The data shows that the election was heavily manipulated in the Southern part of Nigeria. A turnout ratio that is less than 29.5 percent for the Southern part of Nigeria is not statistically possible. Even the North-east that is battling with insurgencies and humanitarian crisis has a turnout that is above 60 percent. Whosoever orchestrated the manipulation of the election results actually did it clinically to confuse future investigation.
From the INEC data as obtained from the commission’s server, the PDP presidential candidate, Atiku Abubakar won in the South with a margin of 3.2 million. The winning margin would have been more if votes from Rivers state were available. In the North we had (Atiku – 9.23 million, Buhari – 10.68 million) showing that Buhari won in the North with a margin of 1.45 million votes.
Total accreditation for the presidential election was 37.6 million; Total voided votes were 1.23 million and total votes cast 36.4 million.
A total of 8.68 million votes were depleted from the votes of both Buhari and Atiku nationwide, but with Atiku Abubakar being the net loser of 7.09 million votes.
The unlawful depletion of votes is the reason why the election conducted by INEC defies statistical and mathematical rationality.
Probing the entire South-west, South-east, and South-south presidential results, it was glaring from the INEC data that while PVC collection went up by 34.4 percent (24.18m – 32.49m), total votes in the Southern part of Nigeria declined by 23.4 percent (from 12m to 9.19m). On the other hand, the e-collated result shows a positive relationship between PVC collection and total votes in the Southern part of Nigeria. PVC collection went up by 34.4 percent and total votes in the Southern part of Nigeria grew by 26.6 percent (from 12m to 15.2m).
For the 19 northern states and FCT, while PVC collection went up by 25.6 percent (32m – 40.2m), total votes in the region increased marginally by 6 percent (from 16.2m to 17.2m). On the other hand, the e-collated result shows a positive relationship between PVC collection and total votes in the Northern part of Nigeria. PVC collection went up by 25.6 percent and total votes in the region grew by 22.7 percent (from 16.22m to 19.91m).
Statistics for the entire nation (36 states and FCT) show that PVC collection went up by 29 percent while changes in marginal votes went down by 2.8 percent (manual collation) and for electronic collation, changes in marginal votes increased by 23.8 percent.
Logically, a significant increase in PVC collection ought to translate into an increase in voters’ turnout or total votes cast. Therefore, the e-collated result proves a fact that the 2019 election was manipulated.
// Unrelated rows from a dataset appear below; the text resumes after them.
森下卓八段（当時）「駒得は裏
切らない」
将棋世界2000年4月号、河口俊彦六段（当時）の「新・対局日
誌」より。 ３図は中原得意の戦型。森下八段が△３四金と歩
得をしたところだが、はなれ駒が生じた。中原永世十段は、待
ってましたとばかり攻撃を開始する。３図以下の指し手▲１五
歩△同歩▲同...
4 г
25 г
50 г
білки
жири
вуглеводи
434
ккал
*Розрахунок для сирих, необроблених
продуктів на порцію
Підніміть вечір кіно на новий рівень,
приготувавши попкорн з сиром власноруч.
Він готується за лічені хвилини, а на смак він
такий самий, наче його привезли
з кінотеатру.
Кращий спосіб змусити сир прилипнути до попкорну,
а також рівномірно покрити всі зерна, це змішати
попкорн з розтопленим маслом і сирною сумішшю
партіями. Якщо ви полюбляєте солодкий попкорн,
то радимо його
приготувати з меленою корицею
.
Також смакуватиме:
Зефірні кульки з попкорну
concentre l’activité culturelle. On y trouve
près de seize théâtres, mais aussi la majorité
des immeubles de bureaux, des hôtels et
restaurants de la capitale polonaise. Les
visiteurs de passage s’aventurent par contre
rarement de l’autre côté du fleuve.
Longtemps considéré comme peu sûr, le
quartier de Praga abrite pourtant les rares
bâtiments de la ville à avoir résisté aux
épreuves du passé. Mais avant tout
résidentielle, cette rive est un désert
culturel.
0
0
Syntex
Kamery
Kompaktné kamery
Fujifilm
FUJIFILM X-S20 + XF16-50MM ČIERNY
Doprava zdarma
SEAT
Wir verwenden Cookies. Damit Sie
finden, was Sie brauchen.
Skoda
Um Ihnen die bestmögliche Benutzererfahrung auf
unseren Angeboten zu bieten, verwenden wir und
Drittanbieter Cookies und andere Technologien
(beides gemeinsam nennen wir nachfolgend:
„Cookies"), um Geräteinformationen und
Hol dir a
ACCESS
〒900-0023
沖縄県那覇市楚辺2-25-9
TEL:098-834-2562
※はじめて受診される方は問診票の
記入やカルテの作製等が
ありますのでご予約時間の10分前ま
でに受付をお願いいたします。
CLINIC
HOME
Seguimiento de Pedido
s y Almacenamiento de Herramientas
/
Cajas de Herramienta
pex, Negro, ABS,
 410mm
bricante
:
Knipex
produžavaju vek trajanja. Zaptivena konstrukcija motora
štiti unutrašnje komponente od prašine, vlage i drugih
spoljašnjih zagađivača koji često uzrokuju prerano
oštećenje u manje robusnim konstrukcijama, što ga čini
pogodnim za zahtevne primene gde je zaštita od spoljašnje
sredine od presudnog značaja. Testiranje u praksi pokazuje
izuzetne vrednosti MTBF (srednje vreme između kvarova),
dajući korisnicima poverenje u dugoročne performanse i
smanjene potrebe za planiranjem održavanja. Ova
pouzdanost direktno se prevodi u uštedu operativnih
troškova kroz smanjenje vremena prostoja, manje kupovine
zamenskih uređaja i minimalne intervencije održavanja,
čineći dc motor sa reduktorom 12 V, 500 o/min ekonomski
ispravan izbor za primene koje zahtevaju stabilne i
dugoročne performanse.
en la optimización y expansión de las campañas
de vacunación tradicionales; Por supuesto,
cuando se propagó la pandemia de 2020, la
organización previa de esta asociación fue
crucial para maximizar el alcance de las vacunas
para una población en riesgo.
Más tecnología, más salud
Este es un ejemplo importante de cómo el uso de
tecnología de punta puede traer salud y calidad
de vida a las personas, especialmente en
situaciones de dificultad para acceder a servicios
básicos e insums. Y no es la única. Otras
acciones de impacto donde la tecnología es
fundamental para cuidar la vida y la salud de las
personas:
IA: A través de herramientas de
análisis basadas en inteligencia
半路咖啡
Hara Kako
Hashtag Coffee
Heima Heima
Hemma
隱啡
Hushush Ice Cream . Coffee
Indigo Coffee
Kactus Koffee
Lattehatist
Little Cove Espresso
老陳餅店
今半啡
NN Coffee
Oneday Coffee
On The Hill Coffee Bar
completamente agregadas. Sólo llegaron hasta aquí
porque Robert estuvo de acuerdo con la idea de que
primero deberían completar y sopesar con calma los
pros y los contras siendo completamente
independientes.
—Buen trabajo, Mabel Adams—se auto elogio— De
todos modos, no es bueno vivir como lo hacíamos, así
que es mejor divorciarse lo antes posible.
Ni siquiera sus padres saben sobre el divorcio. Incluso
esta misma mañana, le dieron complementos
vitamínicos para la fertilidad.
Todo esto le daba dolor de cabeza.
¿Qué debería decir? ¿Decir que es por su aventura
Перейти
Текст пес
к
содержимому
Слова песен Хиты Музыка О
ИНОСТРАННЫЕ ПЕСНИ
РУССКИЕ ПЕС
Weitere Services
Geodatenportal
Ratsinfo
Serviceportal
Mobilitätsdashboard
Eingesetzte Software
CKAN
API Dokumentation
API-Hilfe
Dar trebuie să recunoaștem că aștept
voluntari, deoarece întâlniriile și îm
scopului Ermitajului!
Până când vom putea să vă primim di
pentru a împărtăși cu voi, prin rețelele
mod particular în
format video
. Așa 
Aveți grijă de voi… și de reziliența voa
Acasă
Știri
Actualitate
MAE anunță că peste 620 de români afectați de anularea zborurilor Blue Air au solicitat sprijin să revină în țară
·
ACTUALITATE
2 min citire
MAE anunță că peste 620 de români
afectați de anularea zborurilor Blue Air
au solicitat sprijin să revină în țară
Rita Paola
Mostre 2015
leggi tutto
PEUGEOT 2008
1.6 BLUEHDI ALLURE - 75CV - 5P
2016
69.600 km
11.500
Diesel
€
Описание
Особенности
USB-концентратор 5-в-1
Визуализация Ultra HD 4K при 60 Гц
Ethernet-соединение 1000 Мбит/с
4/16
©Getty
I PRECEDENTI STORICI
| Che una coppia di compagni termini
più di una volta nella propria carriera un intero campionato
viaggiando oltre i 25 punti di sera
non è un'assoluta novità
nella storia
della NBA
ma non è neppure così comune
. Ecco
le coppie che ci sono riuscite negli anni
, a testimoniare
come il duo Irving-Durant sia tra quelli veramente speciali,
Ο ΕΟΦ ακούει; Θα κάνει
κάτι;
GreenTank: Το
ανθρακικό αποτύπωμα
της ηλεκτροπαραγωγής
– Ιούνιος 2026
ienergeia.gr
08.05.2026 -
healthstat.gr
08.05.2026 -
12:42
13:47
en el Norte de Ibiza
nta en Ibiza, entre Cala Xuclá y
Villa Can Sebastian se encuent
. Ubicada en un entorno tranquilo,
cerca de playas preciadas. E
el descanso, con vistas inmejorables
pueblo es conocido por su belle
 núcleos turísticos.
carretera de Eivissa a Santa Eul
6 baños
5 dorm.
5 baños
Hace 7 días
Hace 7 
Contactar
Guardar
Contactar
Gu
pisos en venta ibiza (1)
The authentic result that should have been declared by INEC would have had Atiku/PDP with 18.35 million votes as the winner, while President Buhari/APC with 16.7 million votes as the first runner up. The other presidential candidates cumulatively garnered 1.3 million votes.
It is now understandable why some people love to argue that the Nigerian constitution does not recognise e-voting. They are only trying to be clever by half because it is only someone with dubious intentions that would prefer the manually collated result without audit re-confirmation.
Yes, the constitution does not recognise e-voting but e-collation and e-transmission are simply known as process automation. An organisation does not need constitutional amendments to automate their tasks, procedures and processes.
So, it is very clear that the February 23, 2019 Nigerian Presidential poll was rigged. The PDP candidate Atiku Abubakar clearly won the election, but INEC has continued to deny him the stolen mandate. However, there is no level of intimidation or propaganda overdrive that can deny the obvious.